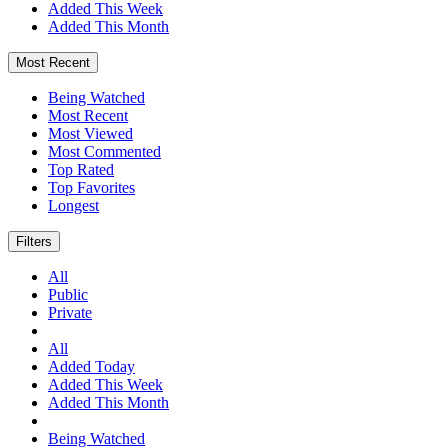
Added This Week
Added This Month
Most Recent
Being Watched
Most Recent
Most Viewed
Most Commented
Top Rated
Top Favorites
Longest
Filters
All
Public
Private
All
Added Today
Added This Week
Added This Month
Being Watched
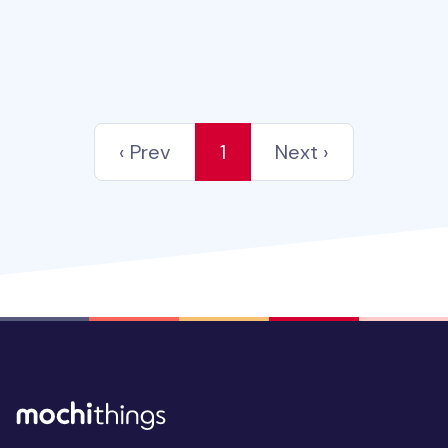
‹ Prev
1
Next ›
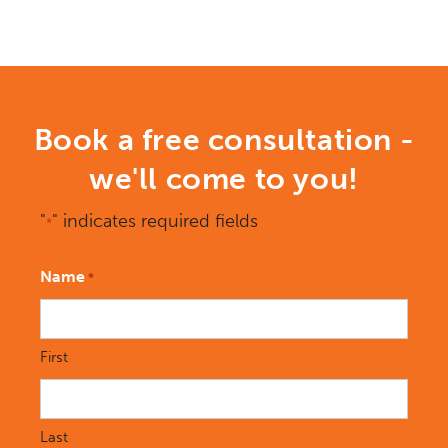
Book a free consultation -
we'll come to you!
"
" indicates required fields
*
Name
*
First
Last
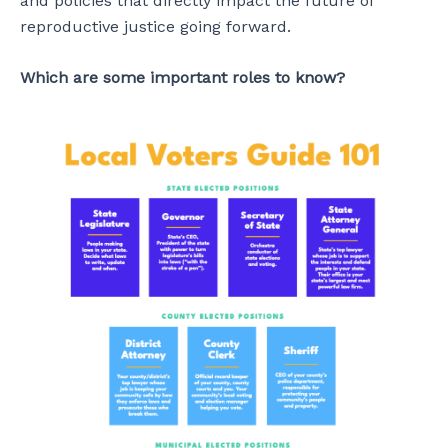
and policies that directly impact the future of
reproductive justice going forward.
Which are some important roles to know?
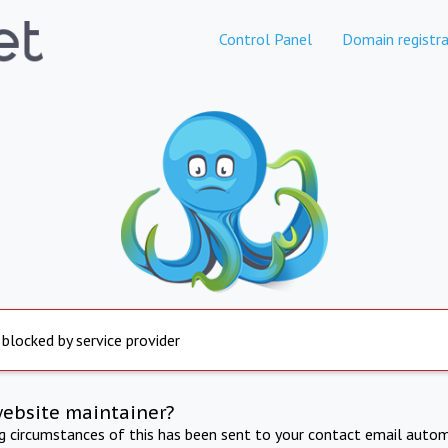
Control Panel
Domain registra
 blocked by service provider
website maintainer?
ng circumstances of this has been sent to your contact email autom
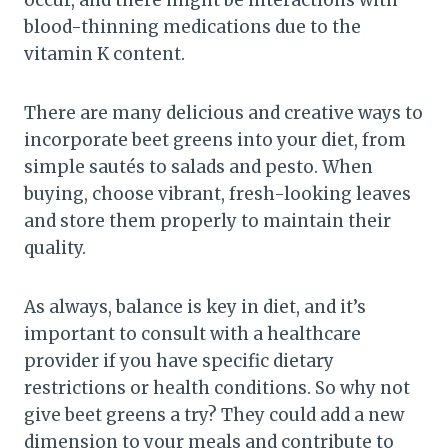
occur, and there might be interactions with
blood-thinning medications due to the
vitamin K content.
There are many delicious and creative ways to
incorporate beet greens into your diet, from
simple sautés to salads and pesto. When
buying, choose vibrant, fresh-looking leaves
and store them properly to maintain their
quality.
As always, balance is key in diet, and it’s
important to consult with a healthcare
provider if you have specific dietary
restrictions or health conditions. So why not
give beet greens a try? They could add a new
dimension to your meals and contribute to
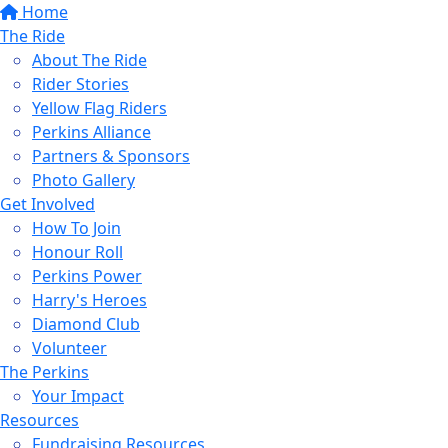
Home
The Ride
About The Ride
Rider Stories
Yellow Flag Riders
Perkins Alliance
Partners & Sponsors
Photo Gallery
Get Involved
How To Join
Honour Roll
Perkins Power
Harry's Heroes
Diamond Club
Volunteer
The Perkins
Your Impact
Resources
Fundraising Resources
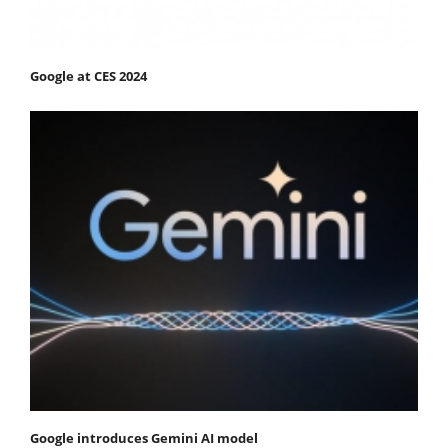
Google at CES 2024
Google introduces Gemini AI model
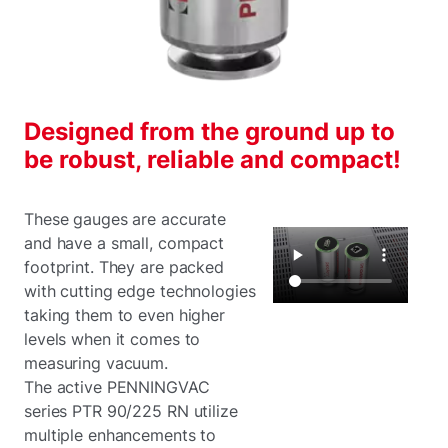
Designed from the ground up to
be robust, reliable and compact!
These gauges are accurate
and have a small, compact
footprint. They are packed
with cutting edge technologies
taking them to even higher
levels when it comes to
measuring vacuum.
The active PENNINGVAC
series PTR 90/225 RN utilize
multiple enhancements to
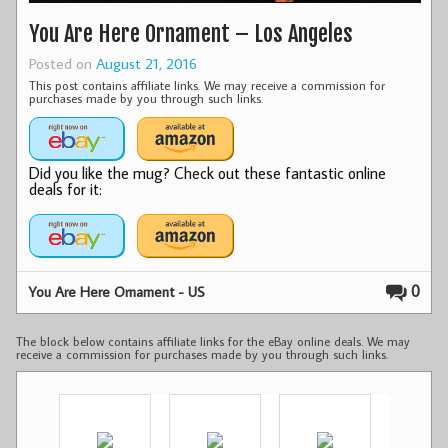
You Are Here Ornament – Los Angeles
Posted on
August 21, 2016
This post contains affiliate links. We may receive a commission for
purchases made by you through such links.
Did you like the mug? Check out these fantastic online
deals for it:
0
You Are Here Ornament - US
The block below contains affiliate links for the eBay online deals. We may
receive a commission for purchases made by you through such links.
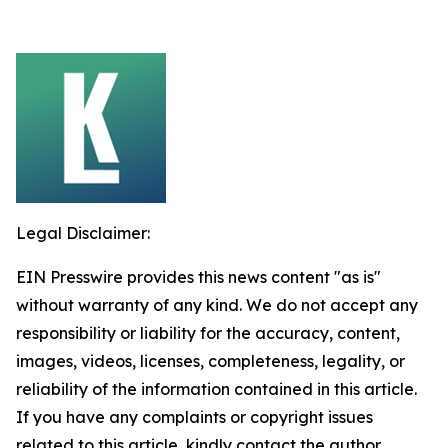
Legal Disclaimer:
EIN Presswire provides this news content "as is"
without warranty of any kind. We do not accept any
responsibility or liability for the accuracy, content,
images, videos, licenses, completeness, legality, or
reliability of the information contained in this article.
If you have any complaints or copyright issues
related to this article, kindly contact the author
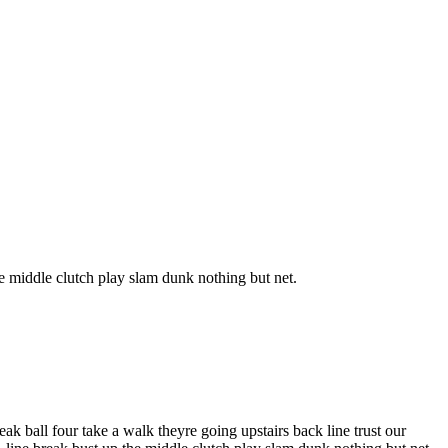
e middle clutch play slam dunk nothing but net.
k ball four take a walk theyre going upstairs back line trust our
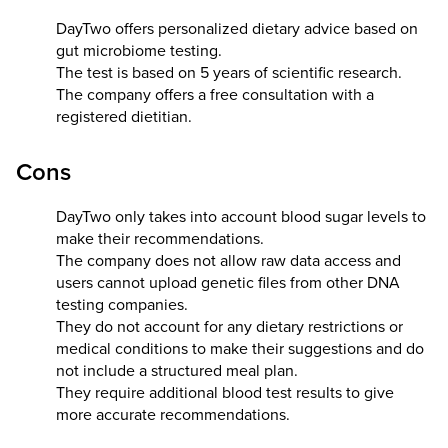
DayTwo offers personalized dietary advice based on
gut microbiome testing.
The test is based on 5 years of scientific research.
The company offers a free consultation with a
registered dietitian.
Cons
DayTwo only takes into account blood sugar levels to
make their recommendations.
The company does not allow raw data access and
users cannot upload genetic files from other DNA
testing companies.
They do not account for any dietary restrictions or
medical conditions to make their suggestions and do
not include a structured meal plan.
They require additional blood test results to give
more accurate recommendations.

※

» **WHAT TO DO**
Reproduce every line of text read from the records above, keeping the wording, spelling and line breaks as they are. Leave the pictures out of your answer.

» **SOLUTION**
Added This Week
Added This Month
Most Recent
Being Watched
Most Recent
Most Viewed
Most Commented
Top Rated
Top Favorites
Longest
Filters
All
Public
Private
All
Added Today
Added This Week
Added This Month
Being Watched
‹ Prev
1
Next ›
Book a free consultation -
we'll come to you!
"
" indicates required fields
*
Name
*
First
Last
and policies that directly impact the future of
reproductive justice going forward.
Which are some important roles to know?
Control Panel
Domain registra
 blocked by service provider
website maintainer?
ng circumstances of this has been sent to your contact email autom
occur, and there might be interactions with
blood-thinning medications due to the
vitamin K content.
There are many delicious and creative ways to
incorporate beet greens into your diet, from
simple sautés to salads and pesto. When
buying, choose vibrant, fresh-looking leaves
and store them properly to maintain their
quality.
As always, balance is key in diet, and it’s
important to consult with a healthcare
provider if you have specific dietary
restrictions or health conditions. So why not
give beet greens a try? They could add a new
dimension to your meals and contribute to
Home
The Ride
About The Ride
Rider Stories
Yellow Flag Riders
Perkins Alliance
Partners & Sponsors
Photo Gallery
Get Involved
How To Join
Honour Roll
Perkins Power
Harry's Heroes
Diamond Club
Volunteer
The Perkins
Your Impact
Resources
Fundraising Resources
Google at CES 2024
Google introduces Gemini AI model
Designed from the ground up to
be robust, reliable and compact!
These gauges are accurate
and have a small, compact
footprint. They are packed
with cutting edge technologies
taking them to even higher
levels when it comes to
measuring vacuum.
The active PENNINGVAC
series PTR 90/225 RN utilize
multiple enhancements to
You Are Here Ornament – Los Angeles
Posted on
August 21, 2016
This post contains affiliate links. We may receive a commission for
purchases made by you through such links.
Did you like the mug? Check out these fantastic online
deals for it:
0
You Are Here Ornament - US
The block below contains affiliate links for the eBay online deals. We may
receive a commission for purchases made by you through such links.
Legal Disclaimer:
EIN Presswire provides this news content "as is"
without warranty of any kind. We do not accept any
responsibility or liability for the accuracy, content,
images, videos, licenses, completeness, legality, or
reliability of the information contained in this article.
If you have any complaints or copyright issues
related to this article, kindly contact the author
e middle clutch play slam dunk nothing but net.
k ball four take a walk theyre going upstairs back line trust our
DayTwo offers personalized dietary advice based on
gut microbiome testing.
The test is based on 5 years of scientific research.
The company offers a free consultation with a
registered dietitian.
Cons
DayTwo only takes into account blood sugar levels to
make their recommendations.
The company does not allow raw data access and
users cannot upload genetic files from other DNA
testing companies.
They do not account for any dietary restrictions or
medical conditions to make their suggestions and do
not include a structured meal plan.
They require additional blood test results to give
more accurate recommendations.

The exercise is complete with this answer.